No outro dia conseguimos comer graças (ao peso na consciência) à boa vontade dos transeuntes que passavam por ali. Dei um jeito na fome e no frio, mas ainda não tinha o dinheiro da passagem, e muito menos cigarros. Bem, o cigarro não foi problema por muito tempo, meus amigos novos me ofereceram uma novidade, digamos assim. O único problema dessa novidade é que afeta a memória, mas como faz passar a fome e alivia a ansiedade, resolvi aderir.
Depois de algumas semanas acompanhando meus novos amigos, comecei a me acostumar com algumas coisas como falta de grana, bens e, principalmente, o cheiro deles (que agora era o meu também).
Numa tarde dessas estávamos na beira de uma estrada que já tentei lembrar o nome pra escrever nessa carta, mas não lembrei, um caminhão se aproximou numa velocidade nada comum para os caminhoneiros daquela região. O caminhão estava quebrado. Segundo o dono do caminhão era alguma coisa no motor.
Pra sorte dele Cássio, um dos nossos, era dono de uma oficina e resolveu o problema, pra nossa sorte, o caminhoneiro tinha bom coração. Ele nos ofereceu uma carona até o litoral. Aceitamos sem pensar duas vezes.
(Querida) Lígia, pra encurtar a história...
Não pretendo voltar pra casa.
Esta carta só chegou pra você agora (oito meses depois da minha partida) porque resolvi escrevê-la somente agora...

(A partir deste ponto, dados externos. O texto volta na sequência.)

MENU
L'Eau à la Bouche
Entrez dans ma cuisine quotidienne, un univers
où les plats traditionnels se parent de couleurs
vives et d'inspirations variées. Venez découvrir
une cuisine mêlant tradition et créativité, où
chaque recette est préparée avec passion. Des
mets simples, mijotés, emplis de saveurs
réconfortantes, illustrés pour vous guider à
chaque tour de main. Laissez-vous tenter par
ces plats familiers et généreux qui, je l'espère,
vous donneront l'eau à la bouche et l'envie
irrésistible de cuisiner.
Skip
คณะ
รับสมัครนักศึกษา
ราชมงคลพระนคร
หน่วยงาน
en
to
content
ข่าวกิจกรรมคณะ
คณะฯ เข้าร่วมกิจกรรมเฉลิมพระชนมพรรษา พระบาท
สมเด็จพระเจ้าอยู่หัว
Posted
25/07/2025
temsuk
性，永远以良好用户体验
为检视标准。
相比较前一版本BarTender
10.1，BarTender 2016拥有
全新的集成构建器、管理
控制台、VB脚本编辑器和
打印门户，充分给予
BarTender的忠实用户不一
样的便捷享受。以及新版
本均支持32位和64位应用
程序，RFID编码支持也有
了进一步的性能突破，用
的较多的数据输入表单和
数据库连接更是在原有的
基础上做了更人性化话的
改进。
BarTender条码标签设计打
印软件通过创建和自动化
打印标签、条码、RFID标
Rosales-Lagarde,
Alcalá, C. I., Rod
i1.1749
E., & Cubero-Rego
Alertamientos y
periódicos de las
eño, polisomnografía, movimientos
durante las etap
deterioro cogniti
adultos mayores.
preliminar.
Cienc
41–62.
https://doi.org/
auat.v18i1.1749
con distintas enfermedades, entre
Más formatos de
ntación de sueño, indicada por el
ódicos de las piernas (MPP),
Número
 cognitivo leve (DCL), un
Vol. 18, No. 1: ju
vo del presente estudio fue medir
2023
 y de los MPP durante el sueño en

Sou outro homem agora, Lígia. Quando respiro fundo posso sentir a liberdade percorrendo cada poro da minha pele, sinto que sou dono dos meus passos. Aprendi a fazer alguns artesanatos, e, pra minha surpresa, eles fazem o maior sucesso aqui no litoral. Não dá pra comprar muita coisa, mas tenho vivido bem fazendo isso.
Espero que a raiva que você está sentido agora não te impeça de ser a ótima mãe que eu sei que você é.

O que eu queria naquela tarde de domingo não era conseguir cigarros, eu queria ser livre.


Queria muito assinar essa carta, mas de tanto me chamarem de Joca acabei esquecendo meu nome.